_EXTRACTED RECORDS_
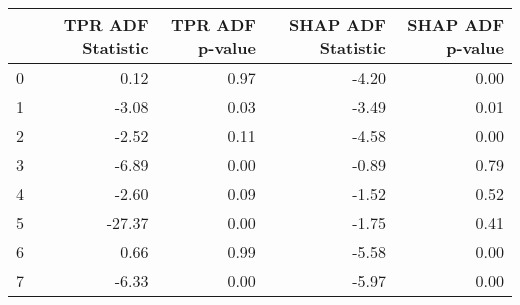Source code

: \begin{tabular}{lrrrr}
\toprule
 & TPR ADF Statistic & TPR ADF p-value & SHAP ADF Statistic & SHAP ADF p-value \\
\midrule
0 & 0.12 & 0.97 & -4.20 & 0.00 \\
1 & -3.08 & 0.03 & -3.49 & 0.01 \\
2 & -2.52 & 0.11 & -4.58 & 0.00 \\
3 & -6.89 & 0.00 & -0.89 & 0.79 \\
4 & -2.60 & 0.09 & -1.52 & 0.52 \\
5 & -27.37 & 0.00 & -1.75 & 0.41 \\
6 & 0.66 & 0.99 & -5.58 & 0.00 \\
7 & -6.33 & 0.00 & -5.97 & 0.00 \\
\bottomrule
\end{tabular}
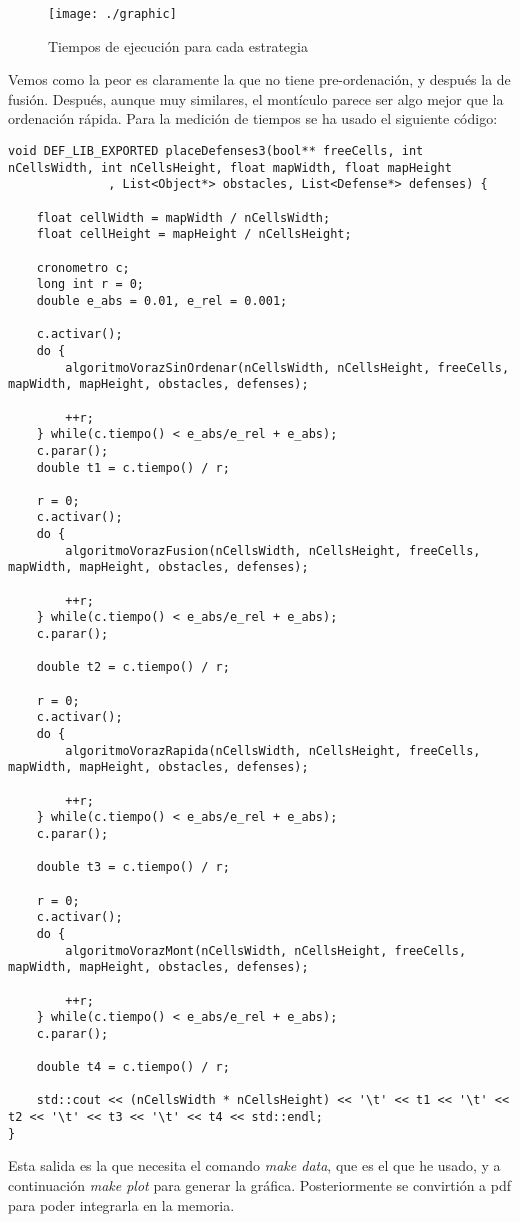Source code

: \begin{figure}[h]
\centering
\texttt{[image: ./graphic]}
\caption{Tiempos de ejecución para cada estrategia}
\label{fig:defenseValueCellsHead}
\end{figure}

Vemos como la peor es claramente la que no tiene pre-ordenación, y después la de fusión. Después, aunque muy similares, el montículo parece ser algo mejor que la ordenación rápida. Para la medición de tiempos se ha usado el siguiente código:

\begin{lstlisting}
void DEF_LIB_EXPORTED placeDefenses3(bool** freeCells, int nCellsWidth, int nCellsHeight, float mapWidth, float mapHeight
              , List<Object*> obstacles, List<Defense*> defenses) {

    float cellWidth = mapWidth / nCellsWidth;
    float cellHeight = mapHeight / nCellsHeight; 

	cronometro c;
    long int r = 0;
    double e_abs = 0.01, e_rel = 0.001;

    c.activar();
    do {
		algoritmoVorazSinOrdenar(nCellsWidth, nCellsHeight, freeCells, mapWidth, mapHeight, obstacles, defenses);
		
		++r;
    } while(c.tiempo() < e_abs/e_rel + e_abs);
    c.parar();
    double t1 = c.tiempo() / r;

    r = 0;
    c.activar();
    do {
	    algoritmoVorazFusion(nCellsWidth, nCellsHeight, freeCells, mapWidth, mapHeight, obstacles, defenses);
		
		++r;
    } while(c.tiempo() < e_abs/e_rel + e_abs);
    c.parar();

    double t2 = c.tiempo() / r;

    r = 0;
    c.activar();
    do {
		algoritmoVorazRapida(nCellsWidth, nCellsHeight, freeCells, mapWidth, mapHeight, obstacles, defenses);
		
		++r;
    } while(c.tiempo() < e_abs/e_rel + e_abs);
    c.parar();

    double t3 = c.tiempo() / r;

    r = 0;
    c.activar();
    do {
		algoritmoVorazMont(nCellsWidth, nCellsHeight, freeCells, mapWidth, mapHeight, obstacles, defenses);

		++r;
    } while(c.tiempo() < e_abs/e_rel + e_abs);
    c.parar();

    double t4 = c.tiempo() / r;

    std::cout << (nCellsWidth * nCellsHeight) << '\t' << t1 << '\t' << t2 << '\t' << t3 << '\t' << t4 << std::endl;
}
\end{lstlisting}

Esta salida es la que necesita el comando \emph{make data}, que es el que he usado, y a continuación \emph{make plot} para generar la gráfica. Posteriormente se convirtión a pdf para poder integrarla en la memoria.
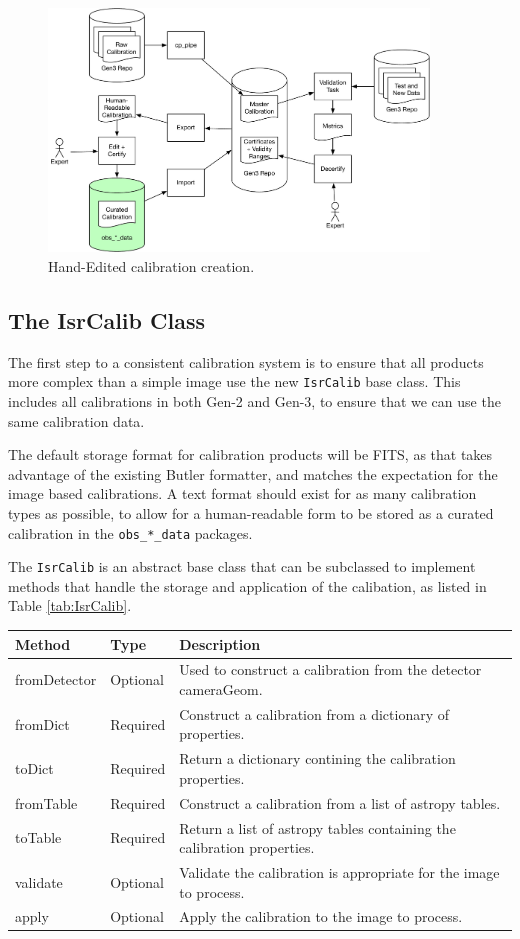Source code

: \documentclass[DM,authoryear,toc]{lsstdoc}
\begin{document}
\begin{figure}
  \caption{Hand-Edited calibration creation. \label{fig:EditedWF}}
  \centering
  \includegraphics[width=0.9\textwidth]{figures/Hand-Edited_Calibration.pdf}
\end{figure}


\subsection{The IsrCalib Class}
The first step to a consistent calibration system is to ensure that
all products more complex than a simple image use the new
\verb|IsrCalib| base class.  This includes all calibrations in both
Gen-2 and Gen-3, to ensure that we can use the same calibration data.

The default storage format for calibration products will be FITS, as
that takes advantage of the existing Butler formatter, and matches the
expectation for the image based calibrations.  A text format should
exist for as many calibration types as possible, to allow for a
human-readable form to be stored as a curated calibration in the
\verb|obs_*_data| packages.

The \verb|IsrCalib| is an abstract base class that can be subclassed to implement methods that handle the storage and application of the calibation, as listed in Table \ref{tab:IsrCalib}.
\begin{tabular}{l l l}
  \label{tab:IsrCalib}
  Method & Type & Description \\
  \hline
  fromDetector & Optional & Used to construct a calibration from the detector cameraGeom. \\
  fromDict & Required & Construct a calibration from a dictionary of properties. \\
  toDict & Required & Return a dictionary contining the calibration properties. \\
  fromTable & Required & Construct a calibration from a list of astropy tables. \\
  toTable & Required & Return a list of astropy tables containing the calibration properties. \\
  validate & Optional & Validate the calibration is appropriate for the image to process. \\
  apply & Optional & Apply the calibration to the image to process. \\
\end{tabular}
\end{document}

_YOUR ASSIGNMENT_
Output the records above exactly as written, but leave out the pictures.

_WRITTEN SOLUTION_
Source code

: \begin{tabular}{lrrrr}
\toprule
 & TPR ADF Statistic & TPR ADF p-value & SHAP ADF Statistic & SHAP ADF p-value \\
\midrule
0 & 0.12 & 0.97 & -4.20 & 0.00 \\
1 & -3.08 & 0.03 & -3.49 & 0.01 \\
2 & -2.52 & 0.11 & -4.58 & 0.00 \\
3 & -6.89 & 0.00 & -0.89 & 0.79 \\
4 & -2.60 & 0.09 & -1.52 & 0.52 \\
5 & -27.37 & 0.00 & -1.75 & 0.41 \\
6 & 0.66 & 0.99 & -5.58 & 0.00 \\
7 & -6.33 & 0.00 & -5.97 & 0.00 \\
\bottomrule
\end{tabular}
Source code

: \begin{figure}[h]
\centering
\texttt{[image: ./graphic]}
\caption{Tiempos de ejecución para cada estrategia}
\label{fig:defenseValueCellsHead}
\end{figure}

Vemos como la peor es claramente la que no tiene pre-ordenación, y después la de fusión. Después, aunque muy similares, el montículo parece ser algo mejor que la ordenación rápida. Para la medición de tiempos se ha usado el siguiente código:

\begin{lstlisting}
void DEF_LIB_EXPORTED placeDefenses3(bool** freeCells, int nCellsWidth, int nCellsHeight, float mapWidth, float mapHeight
              , List<Object*> obstacles, List<Defense*> defenses) {

    float cellWidth = mapWidth / nCellsWidth;
    float cellHeight = mapHeight / nCellsHeight; 

	cronometro c;
    long int r = 0;
    double e_abs = 0.01, e_rel = 0.001;

    c.activar();
    do {
		algoritmoVorazSinOrdenar(nCellsWidth, nCellsHeight, freeCells, mapWidth, mapHeight, obstacles, defenses);
		
		++r;
    } while(c.tiempo() < e_abs/e_rel + e_abs);
    c.parar();
    double t1 = c.tiempo() / r;

    r = 0;
    c.activar();
    do {
	    algoritmoVorazFusion(nCellsWidth, nCellsHeight, freeCells, mapWidth, mapHeight, obstacles, defenses);
		
		++r;
    } while(c.tiempo() < e_abs/e_rel + e_abs);
    c.parar();

    double t2 = c.tiempo() / r;

    r = 0;
    c.activar();
    do {
		algoritmoVorazRapida(nCellsWidth, nCellsHeight, freeCells, mapWidth, mapHeight, obstacles, defenses);
		
		++r;
    } while(c.tiempo() < e_abs/e_rel + e_abs);
    c.parar();

    double t3 = c.tiempo() / r;

    r = 0;
    c.activar();
    do {
		algoritmoVorazMont(nCellsWidth, nCellsHeight, freeCells, mapWidth, mapHeight, obstacles, defenses);

		++r;
    } while(c.tiempo() < e_abs/e_rel + e_abs);
    c.parar();

    double t4 = c.tiempo() / r;

    std::cout << (nCellsWidth * nCellsHeight) << '\t' << t1 << '\t' << t2 << '\t' << t3 << '\t' << t4 << std::endl;
}
\end{lstlisting}

Esta salida es la que necesita el comando \emph{make data}, que es el que he usado, y a continuación \emph{make plot} para generar la gráfica. Posteriormente se convirtión a pdf para poder integrarla en la memoria.
Source code

: \documentclass[DM,authoryear,toc]{lsstdoc}
\begin{document}
\begin{figure}
  \caption{Hand-Edited calibration creation. \label{fig:EditedWF}}
  \centering
  \includegraphics[width=0.9\textwidth]{figures/Hand-Edited_Calibration.pdf}
\end{figure}


\subsection{The IsrCalib Class}
The first step to a consistent calibration system is to ensure that
all products more complex than a simple image use the new
\verb|IsrCalib| base class.  This includes all calibrations in both
Gen-2 and Gen-3, to ensure that we can use the same calibration data.

The default storage format for calibration products will be FITS, as
that takes advantage of the existing Butler formatter, and matches the
expectation for the image based calibrations.  A text format should
exist for as many calibration types as possible, to allow for a
human-readable form to be stored as a curated calibration in the
\verb|obs_*_data| packages.

The \verb|IsrCalib| is an abstract base class that can be subclassed to implement methods that handle the storage and application of the calibation, as listed in Table \ref{tab:IsrCalib}.
\begin{tabular}{l l l}
  \label{tab:IsrCalib}
  Method & Type & Description \\
  \hline
  fromDetector & Optional & Used to construct a calibration from the detector cameraGeom. \\
  fromDict & Required & Construct a calibration from a dictionary of properties. \\
  toDict & Required & Return a dictionary contining the calibration properties. \\
  fromTable & Required & Construct a calibration from a list of astropy tables. \\
  toTable & Required & Return a list of astropy tables containing the calibration properties. \\
  validate & Optional & Validate the calibration is appropriate for the image to process. \\
  apply & Optional & Apply the calibration to the image to process. \\
\end{tabular}
\end{document}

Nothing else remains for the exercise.